Records supplied:
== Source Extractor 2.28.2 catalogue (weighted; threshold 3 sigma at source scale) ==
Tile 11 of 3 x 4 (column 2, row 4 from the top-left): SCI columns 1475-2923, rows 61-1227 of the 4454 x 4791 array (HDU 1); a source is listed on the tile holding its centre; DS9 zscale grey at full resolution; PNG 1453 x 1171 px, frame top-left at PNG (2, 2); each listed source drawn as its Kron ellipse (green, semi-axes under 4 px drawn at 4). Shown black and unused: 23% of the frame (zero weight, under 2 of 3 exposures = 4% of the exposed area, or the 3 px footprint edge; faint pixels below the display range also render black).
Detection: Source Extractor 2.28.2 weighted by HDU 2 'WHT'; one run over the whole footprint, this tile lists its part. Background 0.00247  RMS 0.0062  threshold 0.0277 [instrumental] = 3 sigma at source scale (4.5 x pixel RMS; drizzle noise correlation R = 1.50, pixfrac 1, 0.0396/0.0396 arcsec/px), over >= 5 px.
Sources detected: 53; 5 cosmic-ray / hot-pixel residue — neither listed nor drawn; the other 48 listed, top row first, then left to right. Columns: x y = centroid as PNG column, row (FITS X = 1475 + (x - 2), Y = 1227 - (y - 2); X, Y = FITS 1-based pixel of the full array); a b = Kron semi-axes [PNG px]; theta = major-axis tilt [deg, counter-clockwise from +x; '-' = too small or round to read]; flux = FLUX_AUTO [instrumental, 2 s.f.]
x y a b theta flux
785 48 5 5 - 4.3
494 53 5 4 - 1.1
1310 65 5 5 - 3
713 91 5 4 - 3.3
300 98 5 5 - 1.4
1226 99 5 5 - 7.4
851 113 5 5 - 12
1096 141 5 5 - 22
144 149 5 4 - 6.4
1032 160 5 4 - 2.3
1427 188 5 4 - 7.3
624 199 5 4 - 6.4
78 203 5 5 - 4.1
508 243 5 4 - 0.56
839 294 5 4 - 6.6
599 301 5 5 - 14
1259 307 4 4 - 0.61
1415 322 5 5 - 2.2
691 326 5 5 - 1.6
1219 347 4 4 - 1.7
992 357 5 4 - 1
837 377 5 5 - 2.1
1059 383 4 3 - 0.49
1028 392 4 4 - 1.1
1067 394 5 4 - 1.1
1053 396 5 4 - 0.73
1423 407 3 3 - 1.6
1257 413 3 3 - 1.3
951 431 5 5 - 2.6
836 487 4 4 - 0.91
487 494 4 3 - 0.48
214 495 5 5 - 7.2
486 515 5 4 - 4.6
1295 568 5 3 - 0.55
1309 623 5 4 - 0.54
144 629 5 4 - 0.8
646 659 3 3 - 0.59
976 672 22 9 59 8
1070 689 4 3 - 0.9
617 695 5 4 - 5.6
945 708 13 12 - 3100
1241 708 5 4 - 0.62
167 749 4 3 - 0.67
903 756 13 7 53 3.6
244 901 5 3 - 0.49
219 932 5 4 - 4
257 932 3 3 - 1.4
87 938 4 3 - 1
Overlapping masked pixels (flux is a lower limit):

Required work: Edit the records above by changing "catalogue" to "catalog" and leave every other part of them unchanged.

Final result:
== Source Extractor 2.28.2 catalog (weighted; threshold 3 sigma at source scale) ==
Tile 11 of 3 x 4 (column 2, row 4 from the top-left): SCI columns 1475-2923, rows 61-1227 of the 4454 x 4791 array (HDU 1); a source is listed on the tile holding its centre; DS9 zscale grey at full resolution; PNG 1453 x 1171 px, frame top-left at PNG (2, 2); each listed source drawn as its Kron ellipse (green, semi-axes under 4 px drawn at 4). Shown black and unused: 23% of the frame (zero weight, under 2 of 3 exposures = 4% of the exposed area, or the 3 px footprint edge; faint pixels below the display range also render black).
Detection: Source Extractor 2.28.2 weighted by HDU 2 'WHT'; one run over the whole footprint, this tile lists its part. Background 0.00247  RMS 0.0062  threshold 0.0277 [instrumental] = 3 sigma at source scale (4.5 x pixel RMS; drizzle noise correlation R = 1.50, pixfrac 1, 0.0396/0.0396 arcsec/px), over >= 5 px.
Sources detected: 53; 5 cosmic-ray / hot-pixel residue — neither listed nor drawn; the other 48 listed, top row first, then left to right. Columns: x y = centroid as PNG column, row (FITS X = 1475 + (x - 2), Y = 1227 - (y - 2); X, Y = FITS 1-based pixel of the full array); a b = Kron semi-axes [PNG px]; theta = major-axis tilt [deg, counter-clockwise from +x; '-' = too small or round to read]; flux = FLUX_AUTO [instrumental, 2 s.f.]
x y a b theta flux
785 48 5 5 - 4.3
494 53 5 4 - 1.1
1310 65 5 5 - 3
713 91 5 4 - 3.3
300 98 5 5 - 1.4
1226 99 5 5 - 7.4
851 113 5 5 - 12
1096 141 5 5 - 22
144 149 5 4 - 6.4
1032 160 5 4 - 2.3
1427 188 5 4 - 7.3
624 199 5 4 - 6.4
78 203 5 5 - 4.1
508 243 5 4 - 0.56
839 294 5 4 - 6.6
599 301 5 5 - 14
1259 307 4 4 - 0.61
1415 322 5 5 - 2.2
691 326 5 5 - 1.6
1219 347 4 4 - 1.7
992 357 5 4 - 1
837 377 5 5 - 2.1
1059 383 4 3 - 0.49
1028 392 4 4 - 1.1
1067 394 5 4 - 1.1
1053 396 5 4 - 0.73
1423 407 3 3 - 1.6
1257 413 3 3 - 1.3
951 431 5 5 - 2.6
836 487 4 4 - 0.91
487 494 4 3 - 0.48
214 495 5 5 - 7.2
486 515 5 4 - 4.6
1295 568 5 3 - 0.55
1309 623 5 4 - 0.54
144 629 5 4 - 0.8
646 659 3 3 - 0.59
976 672 22 9 59 8
1070 689 4 3 - 0.9
617 695 5 4 - 5.6
945 708 13 12 - 3100
1241 708 5 4 - 0.62
167 749 4 3 - 0.67
903 756 13 7 53 3.6
244 901 5 3 - 0.49
219 932 5 4 - 4
257 932 3 3 - 1.4
87 938 4 3 - 1
Overlapping masked pixels (flux is a lower limit):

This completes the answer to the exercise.